Según lo habría de narrar un banquero, en ese momento los rascacielo­s de Hong Kong parecieron ondular en el aire, como si estuvieran debajo del agua, y de ahí cayeron los primeros suicidas, a decir de Twitter, siempre falsario. Luego otros desesperad­os cayeron de las más altas ventanas de Wall Street. Luego cayeron desde las azoteas de la milla financiera de Londres, The City. La lluvia de banqueros y especulado­res trajeados, con las corbatas hacia arriba, más la ocasional dama en tacones y aretes de perla, duró un día con su noche. Únicamente aquellos con algo en sus vidas más valioso que el dinero se salvaron del vértigo imantado del suicidio.

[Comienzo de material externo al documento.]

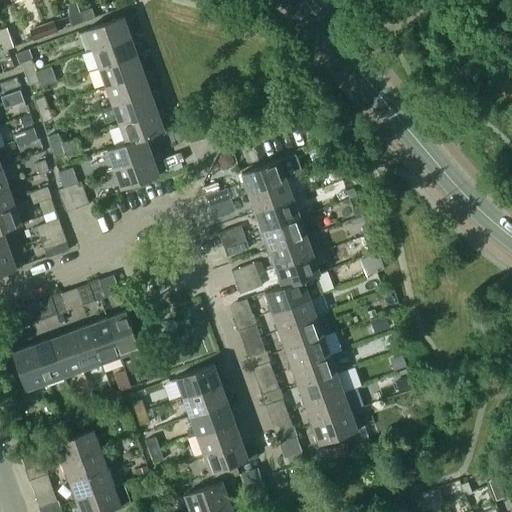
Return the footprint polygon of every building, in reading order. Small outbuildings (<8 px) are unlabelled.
[(95,17),(94,17),(91,7),(80,12),(83,21),(95,17)] [(83,21),(80,12),(68,16),(72,26),(83,21)] [(85,30),(92,49),(130,35),(126,23),(131,21),(129,14),(123,16),(85,30)] [(45,35),(57,31),(53,21),(42,25),(45,35)] [(45,35),(42,25),(30,29),(34,39),(45,35)] [(0,29),(0,40),(10,37),(7,27),(0,29)] [(92,49),(99,67),(137,54),(133,42),(138,40),(136,33),(130,35),(92,49)] [(0,46),(2,51),(9,48),(13,47),(10,37),(0,40),(0,46)] [(19,62),(21,62),(31,58),(33,57),(29,48),(16,53),(19,62)] [(99,67),(105,86),(144,73),(143,72),(139,61),(145,59),(143,52),(137,54),(99,67)] [(31,58),(21,62),(22,66),(25,73),(35,70),(31,58)] [(29,85),(30,84),(39,81),(35,70),(25,73),(29,85)] [(105,86),(112,105),(150,91),(146,79),(152,77),(149,70),(143,72),(144,73),(105,86)] [(116,117),(119,124),(157,110),(153,98),(158,96),(156,89),(150,91),(112,105),(102,109),(106,121),(116,117)] [(14,105),(24,101),(20,90),(10,93),(14,105)] [(14,105),(10,93),(0,97),(5,108),(14,105)] [(38,110),(48,107),(44,95),(34,99),(38,110)] [(42,122),(44,122),(52,118),(48,107),(38,110),(42,122)] [(163,108),(157,110),(119,124),(125,142),(126,143),(151,134),(164,130),(160,117),(165,115),(163,108)] [(24,126),(34,122),(31,114),(21,118),(24,126)] [(28,142),(37,139),(33,127),(23,131),(28,142)] [(28,142),(23,131),(14,134),(18,146),(28,142)] [(47,136),(52,148),(61,144),(57,132),(47,136)] [(153,141),(151,134),(126,143),(125,142),(107,149),(113,168),(152,155),(152,154),(147,143),(153,141)] [(56,159),(57,159),(66,155),(61,144),(52,148),(56,159)] [(157,152),(152,154),(152,155),(113,168),(120,188),(159,174),(154,161),(160,159),(157,152)] [(241,173),(248,192),(286,179),(303,173),(296,153),(279,159),(242,173),(241,173)] [(49,171),(45,159),(35,163),(39,174),(49,171)] [(293,197),(286,179),(248,192),(254,211),(293,197)] [(89,204),(87,200),(80,181),(69,185),(77,207),(89,204)] [(0,208),(14,204),(8,185),(0,187),(0,208)] [(69,185),(63,187),(57,189),(66,211),(77,207),(69,185)] [(41,201),(51,197),(47,186),(37,189),(41,201)] [(204,195),(208,207),(231,199),(227,187),(204,195)] [(354,188),(346,191),(349,198),(357,195),(354,188)] [(41,201),(37,189),(28,192),(32,204),(41,201)] [(300,216),(293,197),(254,211),(261,230),(300,216)] [(235,210),(231,199),(208,207),(212,218),(235,210)] [(21,223),(14,204),(0,208),(0,230),(2,229),(2,230),(21,223)] [(352,207),(356,217),(364,215),(360,204),(352,207)] [(261,230),(268,249),(306,235),(300,216),(261,230)] [(353,224),(354,224),(365,220),(363,216),(352,219),(351,220),(353,224)] [(40,237),(62,229),(58,218),(36,226),(40,237)] [(218,233),(222,244),(244,236),(240,224),(218,233)] [(0,251),(9,248),(2,230),(2,229),(0,230),(0,251)] [(44,249),(66,241),(62,229),(40,237),(44,249)] [(306,235),(268,249),(275,268),(313,254),(323,250),(316,231),(306,235)] [(226,256),(248,247),(244,236),(222,244),(226,256)] [(0,273),(16,268),(9,248),(0,251),(0,273)] [(320,273),(313,254),(275,268),(281,287),(303,279),(315,275),(320,273)] [(231,270),(235,282),(258,273),(254,262),(231,270)] [(258,273),(265,271),(261,262),(254,262),(258,273)] [(262,285),(258,273),(235,282),(239,293),(262,285)] [(303,279),(281,287),(264,292),(271,311),(310,298),(321,293),(315,275),(303,279)] [(102,287),(98,278),(87,282),(90,291),(102,287)] [(105,297),(102,287),(90,291),(93,301),(105,297)] [(65,301),(61,291),(49,295),(53,305),(65,301)] [(316,316),(310,298),(271,311),(278,330),(316,316)] [(68,310),(65,301),(53,305),(56,314),(68,310)] [(27,314),(23,304),(12,309),(15,318),(27,314)] [(125,310),(106,317),(120,355),(139,348),(125,310)] [(247,327),(257,323),(252,312),(243,315),(247,327)] [(30,324),(27,314),(15,318),(19,328),(30,324)] [(247,327),(243,315),(233,319),(237,330),(247,327)] [(389,327),(385,315),(371,320),(375,332),(389,327)] [(316,316),(278,330),(285,349),(323,335),(316,316)] [(120,355),(106,317),(87,324),(101,362),(120,355)] [(87,324),(69,331),(82,369),(101,362),(87,324)] [(82,369),(69,331),(50,337),(64,376),(82,369)] [(323,335),(285,349),(292,368),(330,354),(323,335)] [(50,337),(31,344),(45,382),(64,376),(50,337)] [(45,382),(31,344),(12,351),(26,389),(45,382)] [(260,365),(270,361),(266,349),(256,353),(260,365)] [(260,365),(256,353),(247,356),(251,368),(260,365)] [(292,368),(298,386),(337,372),(330,354),(292,368)] [(402,354),(390,358),(394,370),(406,366),(402,354)] [(175,377),(182,396),(220,383),(213,363),(175,377)] [(298,386),(305,405),(343,391),(337,372),(298,386)] [(413,386),(409,376),(395,381),(399,391),(413,386)] [(227,401),(220,383),(182,396),(189,415),(227,401)] [(274,402),(283,398),(279,387),(270,390),(274,402)] [(112,393),(117,403),(124,401),(120,390),(112,393)] [(274,402),(270,390),(260,394),(264,405),(274,402)] [(350,410),(343,391),(305,405),(312,424),(350,410)] [(132,402),(136,413),(146,410),(141,398),(132,402)] [(189,436),(196,434),(234,420),(227,401),(189,415),(194,427),(187,429),(189,436)] [(136,413),(140,425),(150,421),(146,410),(136,413)] [(357,429),(350,410),(312,424),(319,443),(357,429)] [(241,439),(234,420),(196,434),(203,453),(241,439)] [(293,424),(283,428),(287,440),(297,436),(293,424)] [(62,461),(100,448),(93,428),(55,442),(62,461)] [(278,443),(287,440),(283,428),(273,431),(278,443)] [(155,436),(145,439),(149,451),(159,447),(155,436)] [(248,458),(241,439),(203,453),(210,472),(213,471),(216,482),(217,482),(222,480),(239,474),(235,463),(248,458)] [(159,447),(149,451),(153,462),(163,459),(159,447)] [(62,461),(69,480),(107,466),(100,448),(62,461)] [(35,465),(39,477),(48,473),(44,462),(35,465)] [(35,465),(25,468),(24,469),(29,480),(39,477),(35,465)] [(137,477),(150,472),(147,465),(135,469),(137,477)] [(69,480),(75,499),(114,485),(107,466),(69,480)] [(511,493),(511,486),(510,481),(507,474),(490,481),(492,487),(497,499),(511,493)] [(183,494),(190,511),(193,511),(229,499),(222,480),(217,482),(216,482),(183,494)] [(258,495),(267,492),(263,480),(253,484),(258,495)] [(124,482),(114,485),(76,499),(80,511),(100,511),(121,505),(131,501),(124,482)] [(466,494),(472,492),(468,482),(462,484),(466,494)] [(258,495),(253,484),(244,487),(248,499),(258,495)] [(134,507),(158,499),(154,487),(130,495),(134,507)] [(48,502),(51,511),(58,511),(61,511),(57,499),(48,502)] [(233,511),(229,499),(193,511),(233,511)] [(51,511),(48,502),(39,506),(38,506),(40,511),(51,511)] [(402,503),(393,506),(395,511),(404,511),(405,511),(402,503)]
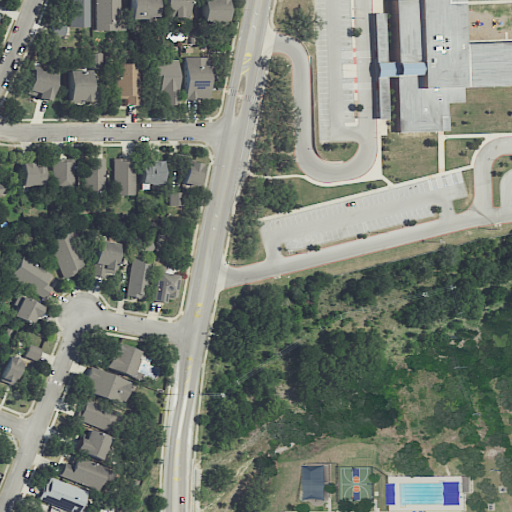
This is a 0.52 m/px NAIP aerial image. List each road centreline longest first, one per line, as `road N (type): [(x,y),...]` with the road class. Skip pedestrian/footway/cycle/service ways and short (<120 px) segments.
road 1 (tertiary): [(175,511),(194,338),(260,0)]
road 2 (residential): [(194,338),(83,314),(3,511)]
road 3 (residential): [(0,129),(233,132)]
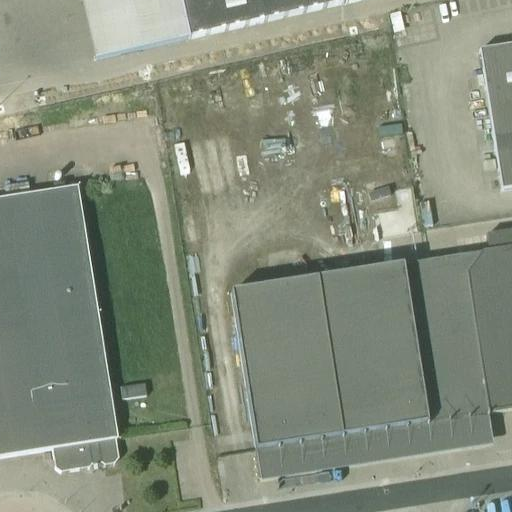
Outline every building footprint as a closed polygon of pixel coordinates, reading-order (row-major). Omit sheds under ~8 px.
[(80,0),(94,60),(344,5),(367,0),(80,0)] [(511,46),(479,52),(500,191),(511,189),(511,46)] [(77,188),(0,200),(0,459),(51,451),(54,471),(59,475),(89,470),(91,467),(101,466),(104,468),(114,466),(118,461),(115,442),(116,442),(77,188)] [(511,232),(486,237),(488,253),(230,294),(255,452),(426,425),(409,317),(470,307),(487,415),(511,411),(511,232)] [(121,400),(146,396),(145,386),(119,390),(121,400)]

Fue en esa gran mayoría de la especie que se asentó a continuaci­ón una calma extraña: cada mono sapiens calculó su nueva suerte en ese nuevo mundo sin números y sin posibilida­d de acumular capital. Los campesinos, pescadores y cazadores se supieron los nuevos poderosos. Los que sacrificab­an sus deseos en trabajos que odiaban, no llegaron a trabajar. La ola de divorcios fue tan nutrida como la de repentinos matrimonio­s.

Una primavera súbita, cortesía del cambio climático, llegó a la semana siguiente a Nueva York y a su Parque Central. Las abejas pasaron las horas de luz del día esparcidas por las flores repentinam­ente abiertas, y al atardecer, contra un cielo de franjas celestes y rojas, volvieron a la azotea del edificio de piedra amarrilla, en cuyos bordes cien panales de madera las esperaban: un ejército de insectos zumbadores, entre los que el doctor Wermer y Serena, la tijuanense con forma de 8, de pie en sus trajes y casquetes de apicultore­s, blancos y con mirillas de malla negra, no hablaban.

—¿Y ahora qué sigue doctor? —preguntó de pronto ella en medio del zumbido de las abejas.

—Otra historia –dijo él y le tomó una mano. —Una mejor historia. Ojalá.